In politics, religion, culture — we are better off for a change

Contributing writerOctober 21, 2013 

Change has occurred throughout historical time bringing incremental change to politics, economics, religion, culture and the environment. Certain eras have brought changes so vast that the world changed exponentially. The 21st century is one of these periods. Such times find many people frightened, uneasy and even paralyzed by the enormity of change.

Those on the right claim the 1960s caused an unraveling of America. Now the Republicans and their leadership have their tea party crisis. Cultural changes often reveal a loss of manners, privacy, accepting diverse lifestyles and ethnic backgrounds. Evolution is adapting to change.

To paraphrase journalist Helen Thomas, “Get over it, we are better off for these changes.

Many on the right cannot understand that the 18th-century Constitution is viable today; Attempts to reinterpret or rewrite to conform to their own ideology achieves only misguided policies. Repeated efforts to erode or misconstrue are to be avoided, for each generation must deal with change unhampered by the past.

The Second Amendment is not sacred.
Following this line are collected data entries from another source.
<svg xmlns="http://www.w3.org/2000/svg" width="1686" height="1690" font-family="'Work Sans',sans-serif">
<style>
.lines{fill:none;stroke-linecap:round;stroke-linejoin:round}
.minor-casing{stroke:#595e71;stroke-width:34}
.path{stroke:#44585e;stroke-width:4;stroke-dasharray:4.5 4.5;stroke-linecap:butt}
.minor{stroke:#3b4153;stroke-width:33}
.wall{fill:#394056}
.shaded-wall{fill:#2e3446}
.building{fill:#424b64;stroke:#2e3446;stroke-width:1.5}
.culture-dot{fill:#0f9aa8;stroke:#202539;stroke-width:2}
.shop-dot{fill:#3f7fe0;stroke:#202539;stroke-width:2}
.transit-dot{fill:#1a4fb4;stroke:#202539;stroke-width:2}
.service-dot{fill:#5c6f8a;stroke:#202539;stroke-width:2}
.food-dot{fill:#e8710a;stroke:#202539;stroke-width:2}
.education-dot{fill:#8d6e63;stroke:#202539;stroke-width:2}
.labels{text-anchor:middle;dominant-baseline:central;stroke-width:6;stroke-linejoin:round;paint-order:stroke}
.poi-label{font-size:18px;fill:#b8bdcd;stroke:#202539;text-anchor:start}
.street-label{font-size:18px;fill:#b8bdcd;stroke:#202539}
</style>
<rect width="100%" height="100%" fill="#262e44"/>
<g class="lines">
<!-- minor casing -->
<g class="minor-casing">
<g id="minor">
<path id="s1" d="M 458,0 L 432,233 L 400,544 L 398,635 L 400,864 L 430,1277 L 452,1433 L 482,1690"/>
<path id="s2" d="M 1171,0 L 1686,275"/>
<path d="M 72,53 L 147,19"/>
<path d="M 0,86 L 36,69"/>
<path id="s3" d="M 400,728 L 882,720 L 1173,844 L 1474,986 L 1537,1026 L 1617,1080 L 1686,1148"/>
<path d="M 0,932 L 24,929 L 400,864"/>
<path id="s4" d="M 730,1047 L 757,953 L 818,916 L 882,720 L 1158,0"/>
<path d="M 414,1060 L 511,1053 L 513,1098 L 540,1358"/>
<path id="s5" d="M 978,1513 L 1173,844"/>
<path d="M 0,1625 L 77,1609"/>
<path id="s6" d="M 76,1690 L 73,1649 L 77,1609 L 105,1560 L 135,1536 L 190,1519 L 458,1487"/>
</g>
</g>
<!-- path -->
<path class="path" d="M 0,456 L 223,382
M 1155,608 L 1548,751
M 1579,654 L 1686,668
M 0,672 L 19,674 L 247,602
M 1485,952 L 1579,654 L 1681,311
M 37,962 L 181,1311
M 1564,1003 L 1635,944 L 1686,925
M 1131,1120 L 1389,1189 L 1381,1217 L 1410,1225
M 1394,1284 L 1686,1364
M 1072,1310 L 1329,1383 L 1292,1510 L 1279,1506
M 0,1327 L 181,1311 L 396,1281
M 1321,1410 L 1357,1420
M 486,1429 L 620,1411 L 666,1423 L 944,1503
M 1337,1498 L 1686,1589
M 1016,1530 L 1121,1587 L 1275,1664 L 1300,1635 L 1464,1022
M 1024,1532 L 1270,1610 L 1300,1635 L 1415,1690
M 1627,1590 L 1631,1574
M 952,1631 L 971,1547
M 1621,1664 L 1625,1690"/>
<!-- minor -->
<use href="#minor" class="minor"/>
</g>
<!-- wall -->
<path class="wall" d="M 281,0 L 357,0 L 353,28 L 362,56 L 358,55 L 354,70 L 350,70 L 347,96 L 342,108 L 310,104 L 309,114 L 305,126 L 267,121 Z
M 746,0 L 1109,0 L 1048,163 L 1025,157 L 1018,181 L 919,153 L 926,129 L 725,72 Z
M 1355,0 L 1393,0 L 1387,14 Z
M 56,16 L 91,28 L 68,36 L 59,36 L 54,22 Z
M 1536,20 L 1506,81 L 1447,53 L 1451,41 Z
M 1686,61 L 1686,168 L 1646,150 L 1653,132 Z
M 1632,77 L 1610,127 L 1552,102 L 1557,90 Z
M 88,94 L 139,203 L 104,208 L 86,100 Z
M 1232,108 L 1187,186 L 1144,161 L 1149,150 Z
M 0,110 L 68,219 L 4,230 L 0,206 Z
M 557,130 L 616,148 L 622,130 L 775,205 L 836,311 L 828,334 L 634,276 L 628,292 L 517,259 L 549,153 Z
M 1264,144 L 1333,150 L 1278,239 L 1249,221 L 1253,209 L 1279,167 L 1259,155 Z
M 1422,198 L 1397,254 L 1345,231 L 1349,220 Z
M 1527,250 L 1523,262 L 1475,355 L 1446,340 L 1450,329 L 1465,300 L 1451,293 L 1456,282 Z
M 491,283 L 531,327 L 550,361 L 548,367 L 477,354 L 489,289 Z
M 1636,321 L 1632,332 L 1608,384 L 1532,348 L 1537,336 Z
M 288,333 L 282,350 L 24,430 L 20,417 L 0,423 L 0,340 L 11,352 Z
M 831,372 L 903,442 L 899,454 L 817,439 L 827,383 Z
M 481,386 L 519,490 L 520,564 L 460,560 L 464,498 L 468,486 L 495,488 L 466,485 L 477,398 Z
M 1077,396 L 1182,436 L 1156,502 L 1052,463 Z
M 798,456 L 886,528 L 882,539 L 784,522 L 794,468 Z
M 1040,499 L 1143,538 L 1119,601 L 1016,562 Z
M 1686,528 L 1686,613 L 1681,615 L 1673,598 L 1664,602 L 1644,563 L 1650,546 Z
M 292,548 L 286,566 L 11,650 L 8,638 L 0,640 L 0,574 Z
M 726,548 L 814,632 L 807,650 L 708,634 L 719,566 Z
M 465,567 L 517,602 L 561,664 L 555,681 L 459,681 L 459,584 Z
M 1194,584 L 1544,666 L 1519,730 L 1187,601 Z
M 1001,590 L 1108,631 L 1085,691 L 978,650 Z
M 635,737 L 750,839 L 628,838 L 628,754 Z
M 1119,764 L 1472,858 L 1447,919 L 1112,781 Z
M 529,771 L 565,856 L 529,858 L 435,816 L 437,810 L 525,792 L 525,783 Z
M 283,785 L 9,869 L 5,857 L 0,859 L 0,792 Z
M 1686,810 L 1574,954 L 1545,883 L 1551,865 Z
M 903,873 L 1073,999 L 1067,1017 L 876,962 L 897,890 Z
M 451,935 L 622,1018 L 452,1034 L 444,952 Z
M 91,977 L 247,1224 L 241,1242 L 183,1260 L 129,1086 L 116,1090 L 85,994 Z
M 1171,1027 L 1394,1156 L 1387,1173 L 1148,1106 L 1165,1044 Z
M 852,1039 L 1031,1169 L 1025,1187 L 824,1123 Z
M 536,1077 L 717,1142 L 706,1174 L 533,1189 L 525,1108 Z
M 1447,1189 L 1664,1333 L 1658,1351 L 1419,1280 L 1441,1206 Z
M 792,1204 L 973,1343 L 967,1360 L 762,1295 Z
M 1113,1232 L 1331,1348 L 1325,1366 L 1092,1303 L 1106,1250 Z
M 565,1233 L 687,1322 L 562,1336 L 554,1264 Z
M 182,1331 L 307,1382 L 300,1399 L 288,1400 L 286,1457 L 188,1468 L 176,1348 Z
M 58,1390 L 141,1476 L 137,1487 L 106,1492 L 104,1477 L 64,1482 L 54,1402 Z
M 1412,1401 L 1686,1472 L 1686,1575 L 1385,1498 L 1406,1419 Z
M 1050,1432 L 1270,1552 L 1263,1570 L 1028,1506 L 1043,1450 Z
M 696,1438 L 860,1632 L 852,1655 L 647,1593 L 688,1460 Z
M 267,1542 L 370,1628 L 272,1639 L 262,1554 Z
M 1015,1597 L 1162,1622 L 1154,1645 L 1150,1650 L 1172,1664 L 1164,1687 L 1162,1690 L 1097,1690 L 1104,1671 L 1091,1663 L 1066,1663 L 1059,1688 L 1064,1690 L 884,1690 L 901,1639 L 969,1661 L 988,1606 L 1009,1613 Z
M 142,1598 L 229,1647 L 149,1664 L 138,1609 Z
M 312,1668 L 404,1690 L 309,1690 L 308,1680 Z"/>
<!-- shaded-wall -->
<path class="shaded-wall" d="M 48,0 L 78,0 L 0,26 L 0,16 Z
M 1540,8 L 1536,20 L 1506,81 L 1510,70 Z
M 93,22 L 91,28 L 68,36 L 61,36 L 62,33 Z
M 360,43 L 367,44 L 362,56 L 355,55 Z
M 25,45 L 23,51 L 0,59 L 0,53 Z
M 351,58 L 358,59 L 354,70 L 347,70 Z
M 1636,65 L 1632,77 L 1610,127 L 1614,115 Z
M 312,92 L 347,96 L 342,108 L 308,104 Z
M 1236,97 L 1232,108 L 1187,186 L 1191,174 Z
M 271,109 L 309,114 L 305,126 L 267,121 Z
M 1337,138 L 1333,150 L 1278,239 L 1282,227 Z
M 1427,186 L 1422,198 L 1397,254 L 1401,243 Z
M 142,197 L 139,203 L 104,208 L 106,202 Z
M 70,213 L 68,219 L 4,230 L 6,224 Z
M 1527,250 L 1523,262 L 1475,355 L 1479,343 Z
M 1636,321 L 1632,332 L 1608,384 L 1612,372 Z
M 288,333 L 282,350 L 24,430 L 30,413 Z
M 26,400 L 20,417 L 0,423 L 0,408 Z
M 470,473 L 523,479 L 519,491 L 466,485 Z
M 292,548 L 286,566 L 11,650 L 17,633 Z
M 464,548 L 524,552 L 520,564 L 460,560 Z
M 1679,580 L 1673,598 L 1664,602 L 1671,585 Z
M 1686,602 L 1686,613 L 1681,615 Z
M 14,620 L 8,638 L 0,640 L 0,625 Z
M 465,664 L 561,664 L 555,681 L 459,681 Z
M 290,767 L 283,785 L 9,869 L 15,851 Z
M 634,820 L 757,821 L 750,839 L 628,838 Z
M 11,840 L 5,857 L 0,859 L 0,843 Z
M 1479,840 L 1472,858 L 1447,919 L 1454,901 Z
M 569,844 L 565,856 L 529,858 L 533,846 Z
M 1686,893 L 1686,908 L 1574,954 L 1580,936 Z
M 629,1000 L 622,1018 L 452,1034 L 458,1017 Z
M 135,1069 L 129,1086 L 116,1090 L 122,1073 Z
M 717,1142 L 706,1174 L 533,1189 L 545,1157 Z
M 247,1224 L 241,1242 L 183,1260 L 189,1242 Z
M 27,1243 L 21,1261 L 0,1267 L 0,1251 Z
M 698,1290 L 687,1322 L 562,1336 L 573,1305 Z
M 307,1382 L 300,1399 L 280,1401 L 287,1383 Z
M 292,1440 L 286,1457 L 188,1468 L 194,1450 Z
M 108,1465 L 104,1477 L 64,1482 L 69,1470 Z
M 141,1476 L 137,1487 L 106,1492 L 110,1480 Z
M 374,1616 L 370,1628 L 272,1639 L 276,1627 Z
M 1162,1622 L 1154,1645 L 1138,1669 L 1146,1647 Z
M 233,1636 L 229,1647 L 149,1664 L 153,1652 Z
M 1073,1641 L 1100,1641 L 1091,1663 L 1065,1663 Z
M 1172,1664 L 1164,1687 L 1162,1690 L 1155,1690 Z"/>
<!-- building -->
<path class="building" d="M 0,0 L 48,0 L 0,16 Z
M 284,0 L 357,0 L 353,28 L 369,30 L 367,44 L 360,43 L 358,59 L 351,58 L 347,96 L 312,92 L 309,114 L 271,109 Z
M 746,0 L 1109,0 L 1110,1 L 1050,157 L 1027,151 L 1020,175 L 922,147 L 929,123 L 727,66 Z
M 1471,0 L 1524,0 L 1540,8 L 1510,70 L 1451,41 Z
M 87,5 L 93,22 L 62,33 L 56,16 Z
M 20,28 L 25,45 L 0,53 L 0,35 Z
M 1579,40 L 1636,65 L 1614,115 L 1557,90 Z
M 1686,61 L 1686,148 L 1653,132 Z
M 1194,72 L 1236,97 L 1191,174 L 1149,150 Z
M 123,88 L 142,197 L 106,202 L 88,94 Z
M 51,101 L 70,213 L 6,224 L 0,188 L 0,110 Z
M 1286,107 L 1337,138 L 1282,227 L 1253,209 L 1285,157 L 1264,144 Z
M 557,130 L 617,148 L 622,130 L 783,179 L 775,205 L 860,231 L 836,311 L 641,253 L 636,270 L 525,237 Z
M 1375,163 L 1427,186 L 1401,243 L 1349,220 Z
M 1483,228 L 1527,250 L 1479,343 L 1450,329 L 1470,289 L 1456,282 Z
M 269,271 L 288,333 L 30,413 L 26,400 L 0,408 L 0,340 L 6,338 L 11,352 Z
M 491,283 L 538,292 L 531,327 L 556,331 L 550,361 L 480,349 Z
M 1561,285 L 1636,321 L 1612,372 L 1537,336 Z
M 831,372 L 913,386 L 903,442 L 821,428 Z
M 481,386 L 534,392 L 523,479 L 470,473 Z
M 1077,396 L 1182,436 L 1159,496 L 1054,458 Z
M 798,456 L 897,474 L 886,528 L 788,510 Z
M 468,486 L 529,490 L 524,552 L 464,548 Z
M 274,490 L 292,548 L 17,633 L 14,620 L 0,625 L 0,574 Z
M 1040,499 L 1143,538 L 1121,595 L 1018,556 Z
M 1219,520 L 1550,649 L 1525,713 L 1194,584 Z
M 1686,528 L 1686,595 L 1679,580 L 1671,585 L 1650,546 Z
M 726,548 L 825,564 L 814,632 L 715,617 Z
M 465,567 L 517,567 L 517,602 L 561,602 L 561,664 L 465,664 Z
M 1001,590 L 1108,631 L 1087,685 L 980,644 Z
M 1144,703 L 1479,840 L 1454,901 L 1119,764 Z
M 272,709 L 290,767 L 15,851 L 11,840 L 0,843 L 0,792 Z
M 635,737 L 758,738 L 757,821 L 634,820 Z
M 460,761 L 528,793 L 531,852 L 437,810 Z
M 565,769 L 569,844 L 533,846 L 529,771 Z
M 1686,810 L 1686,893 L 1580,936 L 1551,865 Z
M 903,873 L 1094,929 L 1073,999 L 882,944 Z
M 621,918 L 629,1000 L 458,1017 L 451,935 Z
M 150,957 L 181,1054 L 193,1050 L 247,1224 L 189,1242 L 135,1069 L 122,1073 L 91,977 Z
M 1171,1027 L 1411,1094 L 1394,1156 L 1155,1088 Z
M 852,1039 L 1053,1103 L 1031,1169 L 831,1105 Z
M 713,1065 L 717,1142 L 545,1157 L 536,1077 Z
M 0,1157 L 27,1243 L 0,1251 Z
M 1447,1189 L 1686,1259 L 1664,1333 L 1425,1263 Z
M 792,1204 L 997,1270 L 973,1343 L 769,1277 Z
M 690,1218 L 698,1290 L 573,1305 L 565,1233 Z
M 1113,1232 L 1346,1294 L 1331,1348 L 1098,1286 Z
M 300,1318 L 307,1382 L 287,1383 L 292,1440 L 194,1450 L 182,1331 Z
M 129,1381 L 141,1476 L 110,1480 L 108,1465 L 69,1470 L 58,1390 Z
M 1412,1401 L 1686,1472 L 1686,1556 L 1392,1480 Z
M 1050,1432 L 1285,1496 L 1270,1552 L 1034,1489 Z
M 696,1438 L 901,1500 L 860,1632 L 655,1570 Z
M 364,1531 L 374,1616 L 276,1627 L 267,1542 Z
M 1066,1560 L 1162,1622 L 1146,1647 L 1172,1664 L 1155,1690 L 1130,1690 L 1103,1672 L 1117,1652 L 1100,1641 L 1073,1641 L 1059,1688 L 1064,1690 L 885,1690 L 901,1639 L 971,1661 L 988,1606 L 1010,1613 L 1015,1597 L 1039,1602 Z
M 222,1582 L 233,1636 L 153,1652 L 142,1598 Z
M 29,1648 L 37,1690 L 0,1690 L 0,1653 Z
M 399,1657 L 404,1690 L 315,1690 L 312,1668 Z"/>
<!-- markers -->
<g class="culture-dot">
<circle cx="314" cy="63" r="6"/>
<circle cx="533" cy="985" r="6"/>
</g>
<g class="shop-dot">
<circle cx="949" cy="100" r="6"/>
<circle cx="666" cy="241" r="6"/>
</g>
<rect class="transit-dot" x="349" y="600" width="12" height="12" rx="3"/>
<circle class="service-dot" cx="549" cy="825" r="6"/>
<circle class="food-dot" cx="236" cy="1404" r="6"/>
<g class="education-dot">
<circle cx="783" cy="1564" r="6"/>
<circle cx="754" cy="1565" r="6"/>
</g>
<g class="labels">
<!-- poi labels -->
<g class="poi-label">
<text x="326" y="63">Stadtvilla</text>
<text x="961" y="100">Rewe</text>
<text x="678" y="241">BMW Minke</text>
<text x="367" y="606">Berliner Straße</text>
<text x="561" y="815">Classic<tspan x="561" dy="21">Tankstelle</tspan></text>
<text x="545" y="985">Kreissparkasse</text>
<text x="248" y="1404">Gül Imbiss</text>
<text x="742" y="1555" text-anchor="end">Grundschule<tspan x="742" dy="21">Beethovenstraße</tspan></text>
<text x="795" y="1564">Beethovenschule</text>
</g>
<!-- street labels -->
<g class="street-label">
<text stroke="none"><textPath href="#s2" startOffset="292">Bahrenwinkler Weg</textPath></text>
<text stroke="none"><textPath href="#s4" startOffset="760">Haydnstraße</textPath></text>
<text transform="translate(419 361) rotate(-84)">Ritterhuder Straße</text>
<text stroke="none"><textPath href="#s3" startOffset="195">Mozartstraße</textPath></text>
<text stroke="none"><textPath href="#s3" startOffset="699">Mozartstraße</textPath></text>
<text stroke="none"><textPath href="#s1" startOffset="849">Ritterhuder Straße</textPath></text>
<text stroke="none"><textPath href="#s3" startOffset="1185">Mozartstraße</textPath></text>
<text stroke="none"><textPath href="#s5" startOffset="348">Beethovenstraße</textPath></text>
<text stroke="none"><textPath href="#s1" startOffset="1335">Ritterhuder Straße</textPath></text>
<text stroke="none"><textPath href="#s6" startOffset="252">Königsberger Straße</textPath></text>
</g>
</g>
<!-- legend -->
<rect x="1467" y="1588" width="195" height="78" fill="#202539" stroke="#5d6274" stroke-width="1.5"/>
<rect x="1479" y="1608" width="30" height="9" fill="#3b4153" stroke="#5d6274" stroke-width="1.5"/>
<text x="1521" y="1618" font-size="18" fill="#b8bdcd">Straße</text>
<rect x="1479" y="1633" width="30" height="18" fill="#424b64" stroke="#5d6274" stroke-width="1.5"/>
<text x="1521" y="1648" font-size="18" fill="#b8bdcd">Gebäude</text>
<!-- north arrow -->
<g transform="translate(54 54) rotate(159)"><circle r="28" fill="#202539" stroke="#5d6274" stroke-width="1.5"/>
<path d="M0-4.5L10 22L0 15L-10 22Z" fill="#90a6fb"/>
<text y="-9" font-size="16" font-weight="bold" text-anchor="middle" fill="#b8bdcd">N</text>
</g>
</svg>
Congress can regulate arms, business, health care and more. The “full faith and credit” of the nation is as important as good credit ratings for individuals. Our court should be flexible and functional; legal or philosophical minds of judges should be broadly learned not tempered by ideologies.

Freedom and equality are two sides of the same coin. One cannot exist without the other. Attempting to make one ascendant over the other creates a nation of license on the one hand and authoritarianism on the other.
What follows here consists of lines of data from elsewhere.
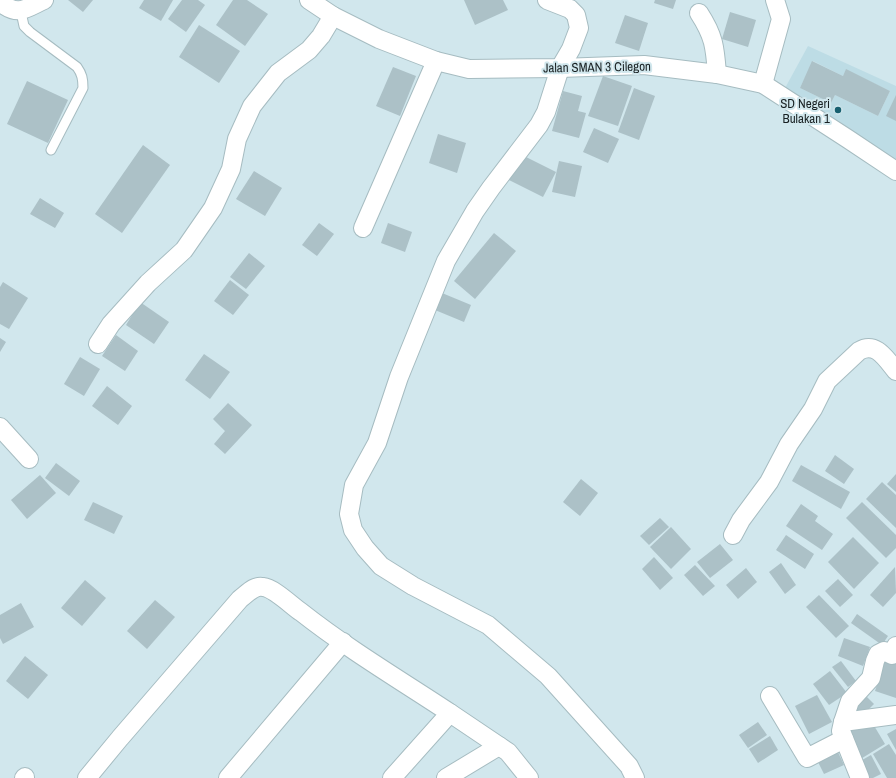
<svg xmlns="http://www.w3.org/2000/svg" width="896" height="778" font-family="'Archivo Narrow',sans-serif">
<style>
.built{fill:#bddce5;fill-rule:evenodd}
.building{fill:#acc1c7}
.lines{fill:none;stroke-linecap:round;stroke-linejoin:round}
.lane-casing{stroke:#a6bcc1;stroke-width:11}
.street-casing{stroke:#a6bcc1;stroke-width:20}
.lane{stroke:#fff;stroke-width:9}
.street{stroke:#fff;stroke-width:18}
.poi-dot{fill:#186070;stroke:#d1e7ed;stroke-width:1.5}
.labels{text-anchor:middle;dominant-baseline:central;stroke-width:4;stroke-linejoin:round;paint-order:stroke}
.street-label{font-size:13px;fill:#192123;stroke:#d1e7ed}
.poi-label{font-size:13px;fill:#192123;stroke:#d1e7ed;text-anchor:end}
</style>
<rect width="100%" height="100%" fill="#d1e7ed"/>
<path class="built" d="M808,46L896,86V168L784,90ZM813,61L843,76L846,70L890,91L878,116L835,95L831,103L800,88Z"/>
<g class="building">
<polygon points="68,0 93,0 83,12"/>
<polygon points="144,0 173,0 161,21 139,8"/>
<polygon points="182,0 198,0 205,5 186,32 168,19"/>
<polygon points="233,0 247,0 268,14 245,46 216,25"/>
<polygon points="464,0 503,0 508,10 475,25"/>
<polygon points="655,0 676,0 673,9 654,3"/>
<polygon points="730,12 756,20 748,47 722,39"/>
<polygon points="625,15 648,23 639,51 615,43"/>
<polygon points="199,25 240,51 219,83 179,57"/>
<polygon points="812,61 843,76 846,69 890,91 878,116 835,95 831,103 800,88"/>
<polygon points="393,67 416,76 400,116 376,106"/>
<polygon points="603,76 632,86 618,126 588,116"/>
<polygon points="27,81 68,100 48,143 7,124"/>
<polygon points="634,88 655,96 639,140 618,132"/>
<polygon points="563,91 582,96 578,111 586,113 579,138 552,131"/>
<polygon points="896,95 896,121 886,116"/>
<polygon points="594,128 619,139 608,163 583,152"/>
<polygon points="438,134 466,143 457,173 429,163"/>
<polygon points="143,145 170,165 122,233 95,214"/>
<polygon points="522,155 556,172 543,197 509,180"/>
<polygon points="559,161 582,166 575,197 552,192"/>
<polygon points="254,171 282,188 265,216 236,199"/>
<polygon points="40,198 64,213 55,228 30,214"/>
<polygon points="319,223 334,234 317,256 302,245"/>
<polygon points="388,223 412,232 405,252 381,243"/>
<polygon points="494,233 516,251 475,299 454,281"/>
<polygon points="249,253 265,266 246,289 230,277"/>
<polygon points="230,280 249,295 233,315 214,301"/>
<polygon points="3,282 28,298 9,329 0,324 0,287"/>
<polygon points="442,293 471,305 464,322 435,310"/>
<polygon points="140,302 169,322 154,344 126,325"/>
<polygon points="116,335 138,351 125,371 102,356"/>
<polygon points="0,338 6,342 0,352"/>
<polygon points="204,354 230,372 210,399 185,380"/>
<polygon points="80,357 100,369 84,396 64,384"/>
<polygon points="107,386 132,406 118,425 92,406"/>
<polygon points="228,403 252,425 225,454 214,444 225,431 213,419"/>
<polygon points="835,455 854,469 844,484 825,471"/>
<polygon points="56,463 80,481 69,496 45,478"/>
<polygon points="801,465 850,492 841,509 792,481"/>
<polygon points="896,474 896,492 887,484"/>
<polygon points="40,475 56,493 27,519 11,500"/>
<polygon points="581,479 598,493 580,516 563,502"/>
<polygon points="882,482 896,495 896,528 866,499"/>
<polygon points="93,502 123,516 114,534 84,520"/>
<polygon points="862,502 896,535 896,548 886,558 846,518"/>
<polygon points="801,504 818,516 815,521 833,534 822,550 786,526"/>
<polygon points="660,518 669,527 649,545 640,536"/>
<polygon points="671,527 691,549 671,569 650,547"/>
<polygon points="786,535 814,554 805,569 776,550"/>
<polygon points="853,537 879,563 854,589 828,562"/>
<polygon points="720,544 733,560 710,578 697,562"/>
<polygon points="654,557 673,578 660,590 642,569"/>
<polygon points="781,563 796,585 785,594 769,572"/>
<polygon points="695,565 715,586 703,596 684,575"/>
<polygon points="895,567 896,593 883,607 870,595"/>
<polygon points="746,568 757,582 738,599 726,585"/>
<polygon points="838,579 853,595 840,607 825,591"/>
<polygon points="85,580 106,598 82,626 61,608"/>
<polygon points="819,595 849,626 836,638 806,607"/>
<polygon points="155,600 175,617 147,649 127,631"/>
<polygon points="21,603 34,627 3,644 0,638 0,615"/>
<polygon points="857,614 888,636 882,645 851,623"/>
<polygon points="844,638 870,647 863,666 838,656"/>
<polygon points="25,656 48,675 28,699 6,681"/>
<polygon points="885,660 896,664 896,698 875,691"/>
<polygon points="841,661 856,681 848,687 832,667"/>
<polygon points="830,671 847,693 829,705 813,684"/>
<polygon points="817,695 832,722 809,734 795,706"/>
<polygon points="865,695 874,704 862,716 853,706"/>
<polygon points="870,719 885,744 859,760 844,734"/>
<polygon points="758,722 767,735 748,748 739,735"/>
<polygon points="896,729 896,750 887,734"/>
<polygon points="770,736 778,750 758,763 749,749"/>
<polygon points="889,744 896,755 896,778 887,778 873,754"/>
<polygon points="837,750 844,765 824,774 817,760"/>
<polygon points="871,755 881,774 873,778 863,778 855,764"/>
</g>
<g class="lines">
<g class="lane-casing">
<path id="lane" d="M21,12L24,26L30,32L77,67C82,74 83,79 83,88L51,150"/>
</g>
<g class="street-casing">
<g id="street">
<polyline points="309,0 333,16 379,39 436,61 469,69 560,68 644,65 717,74 763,84 848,139 896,171"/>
<polyline points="547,0 570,9 576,15 579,28 571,49 560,68 546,112 539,125 491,188 475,211 446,261 399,377 377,443 354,485 349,514 353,530 365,548 381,566 413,586 488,625 548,676 629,766 635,778"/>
<path d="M0,2C18,17 25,9 44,0"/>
<path d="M699,13C714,36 715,47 717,74"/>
<polyline points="763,84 781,19 775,0"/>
<polyline points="363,228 436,61"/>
<polyline points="98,344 111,324 148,283 184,250 213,208 231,169 237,139 252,106 278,73 309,50 321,36 333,16"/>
<polyline points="0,427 29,459"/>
<path d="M733,535L741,520L769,482L789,444L813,409L827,381L859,351C876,341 886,359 896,371"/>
<polyline points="770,696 807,758 844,739"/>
<polyline points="843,722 896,715"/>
<polyline points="499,746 508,752 529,778"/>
<polyline points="24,778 25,777"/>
<path d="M87,778L120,738L240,599C247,594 254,585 263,587C274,588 292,606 301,612C348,649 400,680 450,713L392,778"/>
<polyline points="228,778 343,642"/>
<polyline points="446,778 499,746 450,713"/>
<polyline points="860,778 841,731 843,722 850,701 871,678 875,661 878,654 884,651 892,655 896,646"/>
</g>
</g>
<use href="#lane" class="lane"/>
<use href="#street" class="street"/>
</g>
<circle class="poi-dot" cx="838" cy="110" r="4"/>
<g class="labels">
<g class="street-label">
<text transform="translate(597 67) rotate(-1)">Jalan SMAN 3 Cilegon</text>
</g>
<g class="poi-label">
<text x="830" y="103">SD Negeri<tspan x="830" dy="15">Bulakan 1</tspan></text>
</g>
</g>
</svg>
Changing Christianity for this century has resulted in the dominance of religion and piety.

Jesus’ values were those of a man who spoke truth to power and scourged the temple of corruption. Our founders were men who were skeptical of too much power and also aware that power was needed in order to govern. They tried to create a government of balance, and for the most part they did.

Neither state piety nor politicians, Bible in hand, posturing as persons of principle, are the ingredients for dealing with change. Those of the Hindu faith believe extremes come in cycles and pass to better times. The religious hubris of our own time is no different than any form of arrogance. But it will pass for religious authoritarianism, and like all such dictates will give way to sincere persons who do not have to wear their faith on their sleeves like a Star of David. Separation of church and state will prevail.

Daily prayers in public schools are not needed. Good educators who teach the responsibility of citizenship are necessary. Public schools promote a sense of fair play and the need to be responsible contributors in the community. Responsible citizens work for the good of society and the nation as a whole. They become the doers for the best interests of self, family, community, the nation.

We have heard enough revolution by the tea-party rebels. We should remember the words “Beware the lean and hungry,” from Shakespeare’s “Julius Caesar.” We should all take note of this observing them in the House of Representatives.

Our honorable, maligned president, a constitutional scholar who is polite and firm in his desires for this nation, is a better model than those who wish to shut down the government. The disaffected tea-party caucus in the House is only concerned with strategies for controlling and dismantling government, not with governance.

There is anger in this nation but it is not with the ACA. Repeated lies, misdirection and obstruction are not the way to govern. These rebels cannot bring back the pre-Civil War days with Calhoun’s strategies for avoiding taxes and the dominance of states’ rights. The Union won.

The socialism of an economic safety net is a policy guarded by all advanced nations.